Sky went back to school this week, so we've been talking and thinking about ways to improve upon last semester. Here's what he took to school with him on the first day back from break:
(Yes, I know the snacks aren't organic, but do you know how hard it is to find casein-free, gluten-free, organic snacks in the rural Midwest?).
Click here to see some of what Sky took with him on the first day last fall.
And, here is an excerpt from a series of e-mails I sent to his teacher in preparation for the start of the second semester. I wonder if those of you out there with ASD kids have to explain things like this throughout the school year, too? I feel like I am telling them the same story over and over and over again. I can't decide if I am being an overbearing jerk or persistently helpful, but I want to do whatever I can to make sure Sky feels like he is being heard. And the good thing about his school is that the teachers are willing to implement various interventions as long as I keep educating them about what works.
Dear Mrs. N,
Before the break, I noticed that many of the incidents recorded on his daily behavior log had to do with blurting, speaking inappropriately or out of turn, and crashing into others. These are certainly behaviors we want to help him better control, but they are also the very things his PDD-NOS makes difficult for him. It makes sense to have him to write his name in the book to remind him about/alert him to the inappropriate behaviors, but taking away his recess time is counterproductive for several reasons.*
First, like many other ASD kids, Sky doesn't respond well to negative reinforcement in the form of punishment. It merely stresses him out without actually changing the undesirable behavior (and sometimes even worsens the behavior due to his frustration and anxiety), particularly in cases where the behavior is related to his issues like blurting, crashing, and poor use of pragmatic language. Second, punishments that make him stick out from his peers can serve to further alienate him from them because he feels even more different than usual. Finally, having Sky miss recess deprives him of much needed stress/energy release as well as important opportunities to continue to work on his social skills. If he must miss recess, is it possible to give him something constructive to do such as reading or maybe even practicing social stories that would help him better manage his behavior in class?

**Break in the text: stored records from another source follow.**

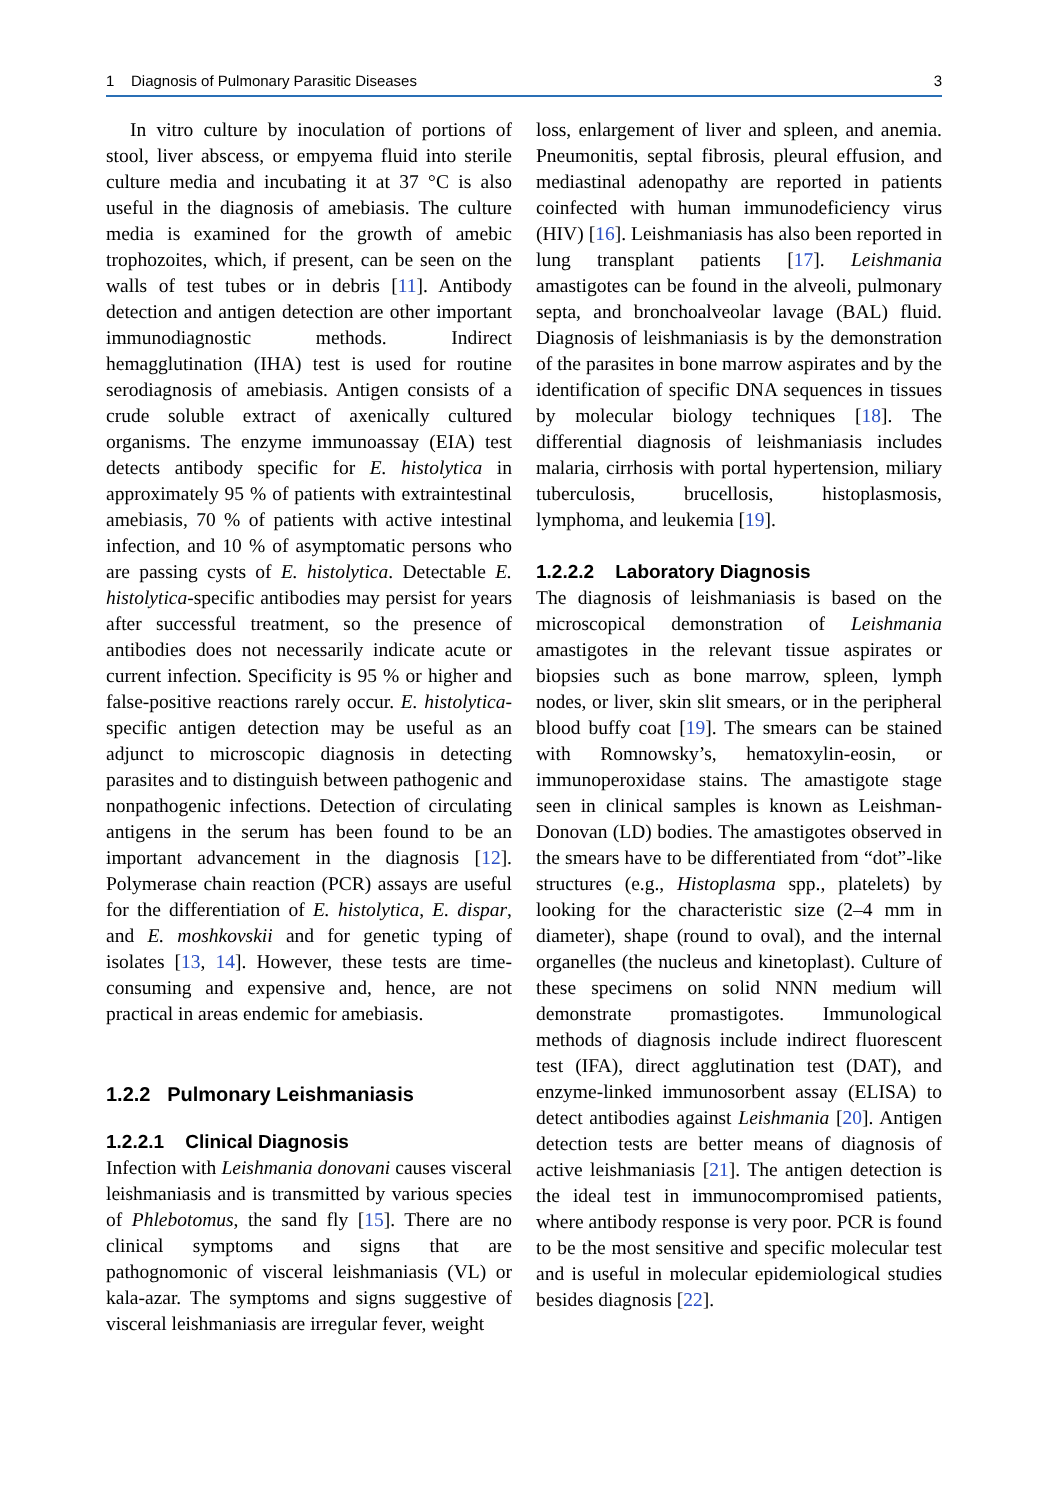1 Diagnosis of Pulmonary Parasitic Diseases 3
In vitro culture by inoculation of portions of stool, liver abscess, or empyema fluid into sterile culture media and incubating it at 37 °C is also useful in the diagnosis of amebiasis. The culture media is examined for the growth of amebic trophozoites, which, if present, can be seen on the walls of test tubes or in debris [11]. Antibody detection and antigen detection are other important immunodiagnostic methods. Indirect hemagglutination (IHA) test is used for routine serodiagnosis of amebiasis. Antigen consists of a crude soluble extract of axenically cultured organisms. The enzyme immunoassay (EIA) test detects antibody specific for E. histolytica in approximately 95 % of patients with extraintestinal amebiasis, 70 % of patients with active intestinal infection, and 10 % of asymptomatic persons who are passing cysts of E. histolytica. Detectable E. histolytica-specific antibodies may persist for years after successful treatment, so the presence of antibodies does not necessarily indicate acute or current infection. Specificity is 95 % or higher and false-positive reactions rarely occur. E. histolytica-specific antigen detection may be useful as an adjunct to microscopic diagnosis in detecting parasites and to distinguish between pathogenic and nonpathogenic infections. Detection of circulating antigens in the serum has been found to be an important advancement in the diagnosis [12]. Polymerase chain reaction (PCR) assays are useful for the differentiation of E. histolytica, E. dispar, and E. moshkovskii and for genetic typing of isolates [13, 14]. However, these tests are time-consuming and expensive and, hence, are not practical in areas endemic for amebiasis.
1.2.2 Pulmonary Leishmaniasis
1.2.2.1 Clinical Diagnosis
Infection with Leishmania donovani causes visceral leishmaniasis and is transmitted by various species of Phlebotomus, the sand fly [15]. There are no clinical symptoms and signs that are pathognomonic of visceral leishmaniasis (VL) or kala-azar. The symptoms and signs suggestive of visceral leishmaniasis are irregular fever, weight
loss, enlargement of liver and spleen, and anemia. Pneumonitis, septal fibrosis, pleural effusion, and mediastinal adenopathy are reported in patients coinfected with human immunodeficiency virus (HIV) [16]. Leishmaniasis has also been reported in lung transplant patients [17]. Leishmania amastigotes can be found in the alveoli, pulmonary septa, and bronchoalveolar lavage (BAL) fluid. Diagnosis of leishmaniasis is by the demonstration of the parasites in bone marrow aspirates and by the identification of specific DNA sequences in tissues by molecular biology techniques [18]. The differential diagnosis of leishmaniasis includes malaria, cirrhosis with portal hypertension, miliary tuberculosis, brucellosis, histoplasmosis, lymphoma, and leukemia [19].
1.2.2.2 Laboratory Diagnosis
The diagnosis of leishmaniasis is based on the microscopical demonstration of Leishmania amastigotes in the relevant tissue aspirates or biopsies such as bone marrow, spleen, lymph nodes, or liver, skin slit smears, or in the peripheral blood buffy coat [19]. The smears can be stained with Romnowsky’s, hematoxylin-eosin, or immunoperoxidase stains. The amastigote stage seen in clinical samples is known as Leishman-Donovan (LD) bodies. The amastigotes observed in the smears have to be differentiated from “dot”-like structures (e.g., Histoplasma spp., platelets) by looking for the characteristic size (2–4 mm in diameter), shape (round to oval), and the internal organelles (the nucleus and kinetoplast). Culture of these specimens on solid NNN medium will demonstrate promastigotes. Immunological methods of diagnosis include indirect fluorescent test (IFA), direct agglutination test (DAT), and enzyme-linked immunosorbent assay (ELISA) to detect antibodies against Leishmania [20]. Antigen detection tests are better means of diagnosis of active leishmaniasis [21]. The antigen detection is the ideal test in immunocompromised patients, where antibody response is very poor. PCR is found to be the most sensitive and specific molecular test and is useful in molecular epidemiological studies besides diagnosis [22].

Sky is motivated by positive reinforcement. So, perhaps you could come up with a system in which he gets one point on days when he only gets his name in the book once and two points when he doesn't have to write it at all. Then after he accumulates a certain number of points, maybe he could be rewarded with computer lab time or something else that he enjoys. Something like this which focuses on rewarding the acquisition of desired behavior instead of punishing failures he can't always control should be more effective and is also more in line with current thinking regarding autism education.

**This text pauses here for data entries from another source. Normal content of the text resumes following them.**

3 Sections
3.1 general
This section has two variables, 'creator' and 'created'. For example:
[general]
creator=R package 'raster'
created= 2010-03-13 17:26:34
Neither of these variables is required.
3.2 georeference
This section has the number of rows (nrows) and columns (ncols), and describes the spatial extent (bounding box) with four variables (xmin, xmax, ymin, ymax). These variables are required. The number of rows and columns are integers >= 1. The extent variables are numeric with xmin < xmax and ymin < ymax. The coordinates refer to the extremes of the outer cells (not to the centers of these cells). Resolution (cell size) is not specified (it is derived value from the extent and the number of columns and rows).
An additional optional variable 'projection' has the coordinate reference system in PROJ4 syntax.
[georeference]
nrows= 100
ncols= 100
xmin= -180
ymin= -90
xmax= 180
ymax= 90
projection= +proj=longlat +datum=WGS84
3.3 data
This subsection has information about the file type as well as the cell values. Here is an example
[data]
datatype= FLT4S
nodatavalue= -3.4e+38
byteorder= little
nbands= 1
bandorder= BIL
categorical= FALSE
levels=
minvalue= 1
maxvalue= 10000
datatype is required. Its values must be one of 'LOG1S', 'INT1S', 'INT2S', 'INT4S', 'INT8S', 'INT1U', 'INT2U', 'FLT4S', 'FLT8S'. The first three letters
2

Blah, blah, blah. I'm beginning to feel like a broken record, but fortunately, Sky's teachers always seem willing to talk with me and work with me to help Sky regroup and carry on. And, lately, I have been thinking that maybe things with school aren't so bad. I mean, in many ways, Sky's an imperfect egg, so he will always struggle a bit. But much of what he is doing is going quite well. He participates in extracurricular activities with his peers. He does fine academically and seems to have supportive friends at school. And, his teachers seem patient and willing to work with him despite the time and energy he can require of them.
I constantly wonder whether we should keep him in his private school, where classes are small, the teachers are accessible and helpful, and he knows and is familiar with all of the kids in his grade. Or, whether we should move him to public school, which would save us money and give him access to free special education support. He gets some where he is now, but not much. The problem, though, is that there is no guarantee things would be much better in public school. Because he does well academically, I don't know that he would fit the profile of kids who could access more services than he already gets in his current setting. I have a feeling I would have to fight long and hard to get him any support at all, and even then it would probably wind up being more time for tests, placing his desk at the front of the room, and allowing him to bring fidget toys to class (all of which he already gets at his current school). Plus, the public school classes are larger, and he would be exposed to more kids about whom I know nothing. When you have a kid who learns to interact solely by modeling his peers, this is big. It's vital for me to know who his peers are and to have some say over the type of influences he encounters. A private, religious school enables me to do that.
Home schooling is not an option for us, but if you have any suggestions regarding the public versus private question, I am all ears! Please help me figure this out, so I don't have to worry about it so much!
* At Sky's school, kids who have to write their "names in the book" more than once per day lose part or all of their recess. This is something I have to "negotiate" with teachers every year.